We can think this way: This body was entrusted to me.  I am very grateful that it has carried me thus far, but I am not as strong as I used to be and one day my life will come to an end.  However, I do not consist only of a physical body.  My real essence and existence is in my soul, and that is eternal.  It comes from The True and will again go to Him**.  What I have to do is take good care of my spiritual health.  When my spirit detaches from my physical body, it will reach to The Creator, so I have to make it ready for this reunion.  I should not fly into a passion at every word as the old man in the story.  When feeling weak with weariness and at hard times I should seek refuge in Allah and ask for strength and patience.  He is the All-seer, and He protects me as long as my attitude and actions are worthy of Him.

Allah says in the Holy Qur”an that, “Whoever does good whether male or female and he is a believer, We will most certainly make him live a happy life, and We will most certainly give them their reward for the best of what they did.” (Nahl 16/97)

Let”s finish up with a prayer from our prophet.  “O Allah, I seek refuge with You from incapacity, laziness, cowardice, becoming old and decrepit, and from the evil of the affliction of wealth.” (Müslim, zikr, 50)

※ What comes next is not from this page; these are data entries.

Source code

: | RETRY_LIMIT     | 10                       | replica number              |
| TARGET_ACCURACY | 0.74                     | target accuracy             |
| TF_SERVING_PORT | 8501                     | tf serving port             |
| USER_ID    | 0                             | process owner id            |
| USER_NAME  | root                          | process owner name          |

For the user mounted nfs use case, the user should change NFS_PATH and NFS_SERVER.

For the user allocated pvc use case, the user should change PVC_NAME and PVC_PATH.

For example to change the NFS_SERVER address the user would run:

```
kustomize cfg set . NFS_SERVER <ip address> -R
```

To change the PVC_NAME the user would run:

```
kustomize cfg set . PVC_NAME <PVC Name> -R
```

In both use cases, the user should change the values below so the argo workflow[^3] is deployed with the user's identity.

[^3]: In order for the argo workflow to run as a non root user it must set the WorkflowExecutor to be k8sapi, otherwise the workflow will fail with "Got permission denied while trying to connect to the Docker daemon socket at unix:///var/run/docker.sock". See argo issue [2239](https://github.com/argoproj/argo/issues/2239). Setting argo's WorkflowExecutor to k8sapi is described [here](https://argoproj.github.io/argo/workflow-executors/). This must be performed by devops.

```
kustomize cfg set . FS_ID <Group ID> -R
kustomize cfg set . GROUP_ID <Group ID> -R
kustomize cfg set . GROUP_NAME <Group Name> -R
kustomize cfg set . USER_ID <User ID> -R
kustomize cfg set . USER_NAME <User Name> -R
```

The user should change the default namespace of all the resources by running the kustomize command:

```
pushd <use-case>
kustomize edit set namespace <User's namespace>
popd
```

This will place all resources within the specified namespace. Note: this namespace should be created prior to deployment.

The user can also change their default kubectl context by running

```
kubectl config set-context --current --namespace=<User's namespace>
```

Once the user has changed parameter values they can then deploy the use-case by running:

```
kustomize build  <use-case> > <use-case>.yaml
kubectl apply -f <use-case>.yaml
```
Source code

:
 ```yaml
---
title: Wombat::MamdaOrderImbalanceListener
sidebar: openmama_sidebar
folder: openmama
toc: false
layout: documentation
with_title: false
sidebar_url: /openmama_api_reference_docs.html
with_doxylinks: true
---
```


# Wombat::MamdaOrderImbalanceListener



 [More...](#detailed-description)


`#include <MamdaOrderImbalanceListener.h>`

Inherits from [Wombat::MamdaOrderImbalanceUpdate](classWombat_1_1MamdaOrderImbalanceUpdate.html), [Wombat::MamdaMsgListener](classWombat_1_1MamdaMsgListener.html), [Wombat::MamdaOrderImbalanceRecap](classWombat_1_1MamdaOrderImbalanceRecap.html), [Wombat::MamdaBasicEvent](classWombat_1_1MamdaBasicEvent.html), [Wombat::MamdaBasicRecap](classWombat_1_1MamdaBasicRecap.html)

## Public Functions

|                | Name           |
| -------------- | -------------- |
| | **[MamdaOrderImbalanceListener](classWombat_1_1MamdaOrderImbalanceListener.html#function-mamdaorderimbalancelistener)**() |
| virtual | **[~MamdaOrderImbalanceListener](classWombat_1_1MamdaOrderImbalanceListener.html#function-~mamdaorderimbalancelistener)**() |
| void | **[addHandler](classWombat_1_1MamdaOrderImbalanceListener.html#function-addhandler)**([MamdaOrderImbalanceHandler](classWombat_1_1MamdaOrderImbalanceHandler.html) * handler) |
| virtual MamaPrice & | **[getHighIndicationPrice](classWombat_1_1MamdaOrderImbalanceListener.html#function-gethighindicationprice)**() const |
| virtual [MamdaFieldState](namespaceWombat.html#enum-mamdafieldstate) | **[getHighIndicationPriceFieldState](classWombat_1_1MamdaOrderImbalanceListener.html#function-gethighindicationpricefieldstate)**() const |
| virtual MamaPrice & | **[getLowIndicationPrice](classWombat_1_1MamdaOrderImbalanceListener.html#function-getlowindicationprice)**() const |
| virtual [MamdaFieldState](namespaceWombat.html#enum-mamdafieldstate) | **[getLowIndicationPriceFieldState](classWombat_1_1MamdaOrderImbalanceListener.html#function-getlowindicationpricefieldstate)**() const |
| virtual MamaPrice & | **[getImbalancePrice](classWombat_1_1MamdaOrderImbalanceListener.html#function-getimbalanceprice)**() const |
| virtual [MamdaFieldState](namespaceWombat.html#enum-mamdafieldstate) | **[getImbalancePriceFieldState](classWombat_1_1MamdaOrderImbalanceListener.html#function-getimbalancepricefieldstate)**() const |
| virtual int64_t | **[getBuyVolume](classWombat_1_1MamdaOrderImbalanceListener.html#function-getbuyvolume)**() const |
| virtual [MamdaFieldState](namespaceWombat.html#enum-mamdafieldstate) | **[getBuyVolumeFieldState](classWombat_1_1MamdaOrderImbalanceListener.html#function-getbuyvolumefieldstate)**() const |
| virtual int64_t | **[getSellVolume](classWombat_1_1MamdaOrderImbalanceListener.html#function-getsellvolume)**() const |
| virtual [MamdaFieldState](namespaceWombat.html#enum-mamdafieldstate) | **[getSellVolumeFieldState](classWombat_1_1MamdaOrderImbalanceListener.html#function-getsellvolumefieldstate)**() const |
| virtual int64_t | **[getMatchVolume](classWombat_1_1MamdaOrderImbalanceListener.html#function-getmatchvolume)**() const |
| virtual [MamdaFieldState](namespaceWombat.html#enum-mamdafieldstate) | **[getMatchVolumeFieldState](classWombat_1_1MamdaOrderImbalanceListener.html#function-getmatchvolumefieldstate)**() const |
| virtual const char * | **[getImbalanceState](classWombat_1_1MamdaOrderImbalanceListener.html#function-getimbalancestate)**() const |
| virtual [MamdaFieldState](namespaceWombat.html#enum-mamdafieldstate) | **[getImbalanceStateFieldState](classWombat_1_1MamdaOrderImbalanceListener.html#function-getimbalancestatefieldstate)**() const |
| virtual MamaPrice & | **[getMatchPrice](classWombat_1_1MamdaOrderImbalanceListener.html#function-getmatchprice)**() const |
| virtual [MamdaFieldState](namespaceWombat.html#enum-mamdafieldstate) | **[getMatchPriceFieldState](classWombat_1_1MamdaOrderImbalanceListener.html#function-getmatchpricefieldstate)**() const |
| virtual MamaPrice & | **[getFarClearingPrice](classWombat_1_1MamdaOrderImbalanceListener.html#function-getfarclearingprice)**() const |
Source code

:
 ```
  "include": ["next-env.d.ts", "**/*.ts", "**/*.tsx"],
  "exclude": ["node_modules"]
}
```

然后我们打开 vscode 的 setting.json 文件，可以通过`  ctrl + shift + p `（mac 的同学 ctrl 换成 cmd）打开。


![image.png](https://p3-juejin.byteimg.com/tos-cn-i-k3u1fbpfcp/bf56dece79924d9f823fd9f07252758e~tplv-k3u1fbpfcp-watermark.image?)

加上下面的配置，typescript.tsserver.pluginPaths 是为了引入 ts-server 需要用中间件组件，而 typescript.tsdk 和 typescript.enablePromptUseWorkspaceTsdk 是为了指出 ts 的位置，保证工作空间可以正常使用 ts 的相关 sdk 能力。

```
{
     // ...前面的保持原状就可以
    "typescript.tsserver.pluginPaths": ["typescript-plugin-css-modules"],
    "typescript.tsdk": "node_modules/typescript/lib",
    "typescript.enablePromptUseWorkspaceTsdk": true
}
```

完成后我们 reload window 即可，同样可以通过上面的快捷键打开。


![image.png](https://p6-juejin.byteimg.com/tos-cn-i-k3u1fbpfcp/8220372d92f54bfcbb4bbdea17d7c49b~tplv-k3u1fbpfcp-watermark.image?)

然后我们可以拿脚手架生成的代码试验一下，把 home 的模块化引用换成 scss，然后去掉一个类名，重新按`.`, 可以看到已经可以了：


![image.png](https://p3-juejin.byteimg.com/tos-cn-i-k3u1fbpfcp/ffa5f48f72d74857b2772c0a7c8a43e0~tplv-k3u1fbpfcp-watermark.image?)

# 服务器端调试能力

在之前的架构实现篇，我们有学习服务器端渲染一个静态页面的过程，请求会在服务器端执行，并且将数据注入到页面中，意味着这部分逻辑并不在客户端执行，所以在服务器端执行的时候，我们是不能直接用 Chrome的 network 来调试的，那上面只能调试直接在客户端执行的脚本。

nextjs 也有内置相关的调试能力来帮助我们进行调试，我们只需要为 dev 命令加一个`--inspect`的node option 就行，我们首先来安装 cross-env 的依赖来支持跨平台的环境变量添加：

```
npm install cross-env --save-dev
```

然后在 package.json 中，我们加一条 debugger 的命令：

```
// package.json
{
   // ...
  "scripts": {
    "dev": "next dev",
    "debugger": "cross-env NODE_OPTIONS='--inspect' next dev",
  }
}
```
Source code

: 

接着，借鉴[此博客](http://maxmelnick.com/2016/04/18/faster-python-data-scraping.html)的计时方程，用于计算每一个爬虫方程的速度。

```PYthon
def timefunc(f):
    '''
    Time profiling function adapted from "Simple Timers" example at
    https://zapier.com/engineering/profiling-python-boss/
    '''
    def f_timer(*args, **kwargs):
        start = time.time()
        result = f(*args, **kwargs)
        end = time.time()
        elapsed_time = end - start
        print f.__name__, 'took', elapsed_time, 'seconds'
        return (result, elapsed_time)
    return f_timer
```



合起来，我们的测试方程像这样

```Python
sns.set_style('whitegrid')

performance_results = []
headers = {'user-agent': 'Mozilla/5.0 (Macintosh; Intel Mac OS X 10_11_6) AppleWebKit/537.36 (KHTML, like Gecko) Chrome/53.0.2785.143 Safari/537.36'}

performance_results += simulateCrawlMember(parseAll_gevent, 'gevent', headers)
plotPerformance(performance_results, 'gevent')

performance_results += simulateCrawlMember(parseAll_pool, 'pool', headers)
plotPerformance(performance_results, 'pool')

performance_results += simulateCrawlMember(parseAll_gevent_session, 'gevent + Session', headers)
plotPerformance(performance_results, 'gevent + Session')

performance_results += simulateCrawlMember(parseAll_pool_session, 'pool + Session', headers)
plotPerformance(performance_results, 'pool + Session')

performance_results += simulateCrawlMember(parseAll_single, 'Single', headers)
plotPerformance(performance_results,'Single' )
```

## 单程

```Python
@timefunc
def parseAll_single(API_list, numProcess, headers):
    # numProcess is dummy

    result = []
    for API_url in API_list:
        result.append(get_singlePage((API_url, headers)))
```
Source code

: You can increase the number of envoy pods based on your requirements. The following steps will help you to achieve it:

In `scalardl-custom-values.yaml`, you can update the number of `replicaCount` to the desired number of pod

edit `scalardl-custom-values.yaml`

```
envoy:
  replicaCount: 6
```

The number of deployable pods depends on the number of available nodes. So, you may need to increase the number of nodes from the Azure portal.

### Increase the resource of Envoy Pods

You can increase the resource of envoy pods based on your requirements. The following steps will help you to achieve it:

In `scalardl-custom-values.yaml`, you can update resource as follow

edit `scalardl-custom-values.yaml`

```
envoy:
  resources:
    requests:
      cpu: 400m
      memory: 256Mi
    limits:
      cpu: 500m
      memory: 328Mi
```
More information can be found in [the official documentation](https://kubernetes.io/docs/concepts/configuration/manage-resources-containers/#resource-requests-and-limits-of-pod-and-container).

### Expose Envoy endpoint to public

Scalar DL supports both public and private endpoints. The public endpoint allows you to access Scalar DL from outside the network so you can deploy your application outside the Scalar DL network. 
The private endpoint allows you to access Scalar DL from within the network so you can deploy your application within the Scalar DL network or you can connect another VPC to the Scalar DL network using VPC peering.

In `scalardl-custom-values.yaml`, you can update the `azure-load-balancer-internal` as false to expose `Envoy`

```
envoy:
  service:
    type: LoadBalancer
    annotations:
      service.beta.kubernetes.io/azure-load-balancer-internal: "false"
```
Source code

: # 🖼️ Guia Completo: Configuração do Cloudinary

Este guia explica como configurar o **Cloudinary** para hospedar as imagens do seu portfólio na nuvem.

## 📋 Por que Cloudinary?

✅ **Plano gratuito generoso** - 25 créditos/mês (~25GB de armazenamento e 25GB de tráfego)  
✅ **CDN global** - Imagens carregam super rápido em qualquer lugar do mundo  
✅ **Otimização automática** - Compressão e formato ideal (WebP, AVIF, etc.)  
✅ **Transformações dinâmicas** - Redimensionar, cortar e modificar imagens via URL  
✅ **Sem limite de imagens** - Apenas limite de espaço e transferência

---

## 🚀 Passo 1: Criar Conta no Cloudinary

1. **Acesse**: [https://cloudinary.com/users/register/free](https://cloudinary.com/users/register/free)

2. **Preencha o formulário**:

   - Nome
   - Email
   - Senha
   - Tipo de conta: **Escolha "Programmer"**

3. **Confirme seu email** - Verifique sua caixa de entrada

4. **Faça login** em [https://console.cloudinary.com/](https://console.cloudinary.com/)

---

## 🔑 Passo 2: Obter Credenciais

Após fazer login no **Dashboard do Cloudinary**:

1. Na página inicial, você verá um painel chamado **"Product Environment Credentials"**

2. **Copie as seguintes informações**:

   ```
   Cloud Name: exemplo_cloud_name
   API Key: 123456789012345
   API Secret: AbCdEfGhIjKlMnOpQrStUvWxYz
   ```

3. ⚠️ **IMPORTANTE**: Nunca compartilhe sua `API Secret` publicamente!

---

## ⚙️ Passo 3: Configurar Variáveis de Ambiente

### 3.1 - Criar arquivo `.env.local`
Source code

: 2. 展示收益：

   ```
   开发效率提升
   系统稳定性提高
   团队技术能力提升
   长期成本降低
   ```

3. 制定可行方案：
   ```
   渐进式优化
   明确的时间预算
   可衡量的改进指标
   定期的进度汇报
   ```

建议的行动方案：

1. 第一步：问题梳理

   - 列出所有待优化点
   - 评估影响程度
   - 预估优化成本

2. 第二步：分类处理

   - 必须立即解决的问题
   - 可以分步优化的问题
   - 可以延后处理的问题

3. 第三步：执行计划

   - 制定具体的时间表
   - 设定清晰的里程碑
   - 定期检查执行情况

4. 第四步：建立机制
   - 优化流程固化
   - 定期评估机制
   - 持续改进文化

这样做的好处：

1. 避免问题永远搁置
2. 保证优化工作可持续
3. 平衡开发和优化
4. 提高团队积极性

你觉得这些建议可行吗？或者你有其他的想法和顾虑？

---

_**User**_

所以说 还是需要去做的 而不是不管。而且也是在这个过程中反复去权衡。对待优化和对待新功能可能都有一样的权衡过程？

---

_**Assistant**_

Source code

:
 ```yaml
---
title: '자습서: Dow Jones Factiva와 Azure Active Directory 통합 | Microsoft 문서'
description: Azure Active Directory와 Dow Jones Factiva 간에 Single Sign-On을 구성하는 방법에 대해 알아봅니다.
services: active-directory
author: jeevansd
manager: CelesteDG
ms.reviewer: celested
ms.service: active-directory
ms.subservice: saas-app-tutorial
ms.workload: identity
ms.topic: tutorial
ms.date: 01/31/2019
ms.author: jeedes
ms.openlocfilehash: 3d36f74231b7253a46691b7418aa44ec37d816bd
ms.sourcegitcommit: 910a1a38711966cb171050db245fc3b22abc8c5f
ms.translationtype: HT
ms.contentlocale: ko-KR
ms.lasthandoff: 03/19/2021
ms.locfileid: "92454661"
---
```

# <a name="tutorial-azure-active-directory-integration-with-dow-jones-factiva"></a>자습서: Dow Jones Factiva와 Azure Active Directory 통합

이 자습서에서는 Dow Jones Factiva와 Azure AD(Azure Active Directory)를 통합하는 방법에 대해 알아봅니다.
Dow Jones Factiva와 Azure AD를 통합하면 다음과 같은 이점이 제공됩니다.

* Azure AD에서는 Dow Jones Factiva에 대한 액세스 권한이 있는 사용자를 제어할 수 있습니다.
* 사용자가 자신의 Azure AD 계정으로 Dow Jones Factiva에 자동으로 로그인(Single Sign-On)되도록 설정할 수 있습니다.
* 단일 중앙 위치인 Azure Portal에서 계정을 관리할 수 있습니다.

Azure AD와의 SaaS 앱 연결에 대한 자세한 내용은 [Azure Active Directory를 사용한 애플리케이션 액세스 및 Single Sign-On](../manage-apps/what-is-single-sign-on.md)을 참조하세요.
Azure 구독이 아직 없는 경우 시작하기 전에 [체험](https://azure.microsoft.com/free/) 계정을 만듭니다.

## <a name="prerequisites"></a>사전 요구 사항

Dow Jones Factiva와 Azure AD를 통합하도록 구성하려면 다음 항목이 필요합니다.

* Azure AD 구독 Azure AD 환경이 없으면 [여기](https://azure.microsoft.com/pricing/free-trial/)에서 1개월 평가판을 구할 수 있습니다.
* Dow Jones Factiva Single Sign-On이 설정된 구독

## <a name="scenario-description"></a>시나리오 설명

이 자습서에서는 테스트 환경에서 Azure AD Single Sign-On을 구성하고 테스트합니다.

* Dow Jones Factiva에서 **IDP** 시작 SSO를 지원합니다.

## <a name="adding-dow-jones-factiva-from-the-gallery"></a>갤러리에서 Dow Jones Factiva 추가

**Translator”s Note: Here, the author refers to a verse in the Qur”an, “So when I have made him complete and breathed into him of My spirit, fall down making obeisance to him.”  (Hicr 15/29)


HadîS (A; pronounced in A, Hadîth [derived from HaDDaTHa, to
narrate (about)]; spelling in T, hadis; plural in A, aHâdîS): a saying
or doing of the Prophet Muhammad as related by his companions
down though a “chain” of narrators until written down.